■ Reading text:
"""
So... I imagine the front cover will have better font, I just picked something but now it looks like a YA book font.  My name will be at the bottom.  Also... I put two blocks on the back cover, but I'm not sure I would use one for an author bio... so I just duplicated the text.  Probably fill in more blurb on the bottom one.  More about the story. And anyways, on a book cover, I'd probably want a smaller text.  These are the details I haven't really played with, spending my small amount of time on writing and painting the last couple weeks.

I think I'll do away with the sword since it seems most people would prefer it.  I liked your guys' interpretations without the sword better and I was even thinking myself... wouldn't it just be on his hip?  but then it will be lost in the picture.  I'll play with putting it there but I think the whole thing is better without it.  Thanks!


----------



## Caged Maiden (Mar 17, 2014)

you know... the really sucky thing about this thread, is that you all are seeing a tiny photo of a painting that's much bigger and isn't scanned or digitally done at all.  That's literally the raw photo taken in my kitchen.  The painting is 14"x20" and while a lot of that is being trimmed off in the process, it's hard to see the details right now without enlarging the photo on the screen.  Sorry for that.  

Okay, so that is the general idea, anyways.  Blocks on the back, maybe one on the front too for the title?  I guess today I'll erase the sword.  The general consensus I read is that people find the sword detracting, right?  Would it be easier to decide if you see an image of said proposed sword?


----------



## TWErvin2 (Mar 17, 2014)

While it's not 'required' in any way, author bios are usually on the inside of a novel. The extra space, like at the bottom on the back, would be commonly used for blurbs by other authors, reviewers/review sites, etc.

I am not sure why you would prefer a block, black with words on the inside, as opposed to lettering on the cover (title, subtitle--if there is one, and author. That is if I am interpreting 'block' correctly.


----------



## Devor (Mar 18, 2014)

If the man uses a sword even once in the book, then keep the sword.  It'll be in a sheathe?  You might think about moving it a touch closer to the figure.

The brightness/contrast/saturation needs to be played with, but your photoshop friends can handle that pretty easily.

The image seems a little too tall to me.  That's not a comment about the dimensions but the balance of the image.  As it stands, my eyes are being drawn immediately to the man's eyes, and it's not working.  The man's eyes are in the middle-right-side of the image, and by comparison it's empty above him.  I would try cutting a little off the top, and a sliver at the bottom, and put the title in a banner ontop of it.  Having the title laid over the image isn't going to do enough to balance that out.
"""
Dataset items:
"""
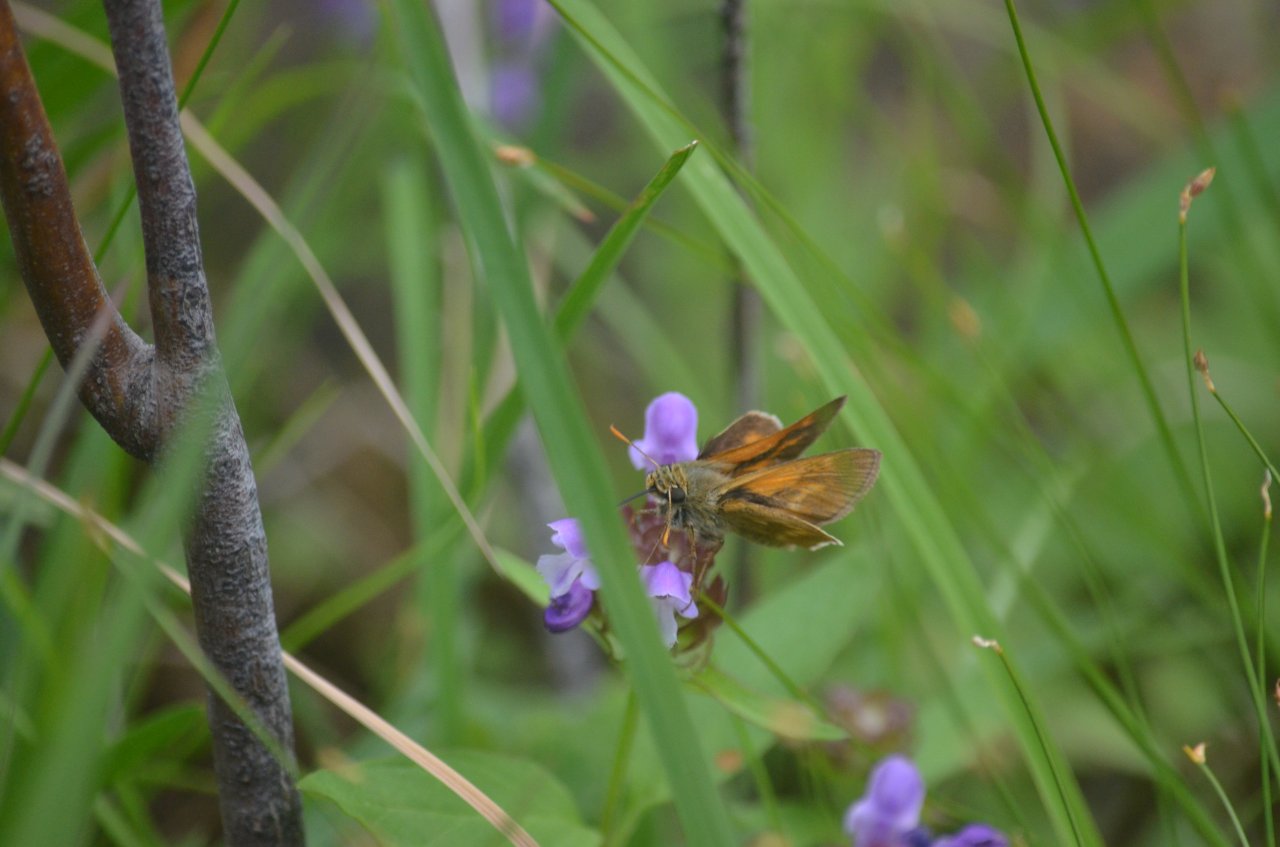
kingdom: Animalia
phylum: Arthropoda
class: Insecta
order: Lepidoptera
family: Hesperiidae
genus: Polites
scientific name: Polites
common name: Long Dash Skipper
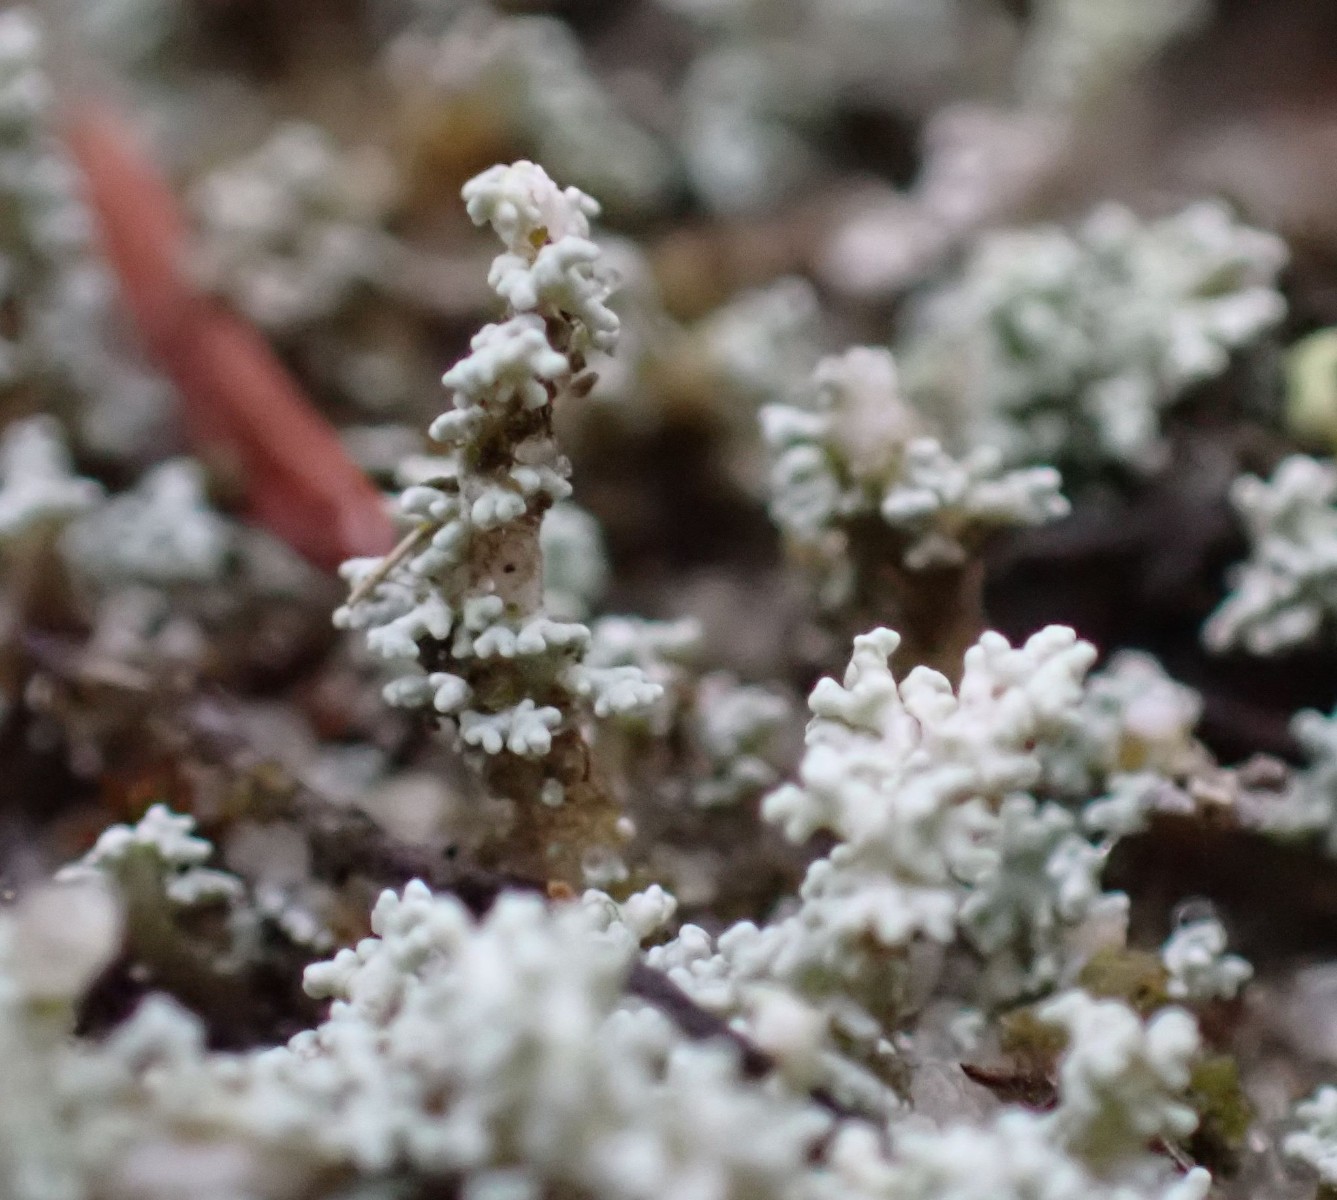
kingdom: Fungi
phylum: Ascomycota
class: Lecanoromycetes
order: Lecanorales
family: Stereocaulaceae
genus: Stereocaulon
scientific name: Stereocaulon condensatum
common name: lav korallav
"""
■ Your tasks:
1. List every username that appears in a post heading of the book cover thread.
2. Please retype the book cover thread from "Okay, so that" to "said proposed sword?".
These items come from a separate source.

■ Results for the exercise:
1. Caged Maiden, TWErvin2, Devor

2.
Okay, so that is the general idea, anyways.  Blocks on the back, maybe one on the front too for the title?  I guess today I'll erase the sword.  The general consensus I read is that people find the sword detracting, right?  Would it be easier to decide if you see an image of said proposed sword?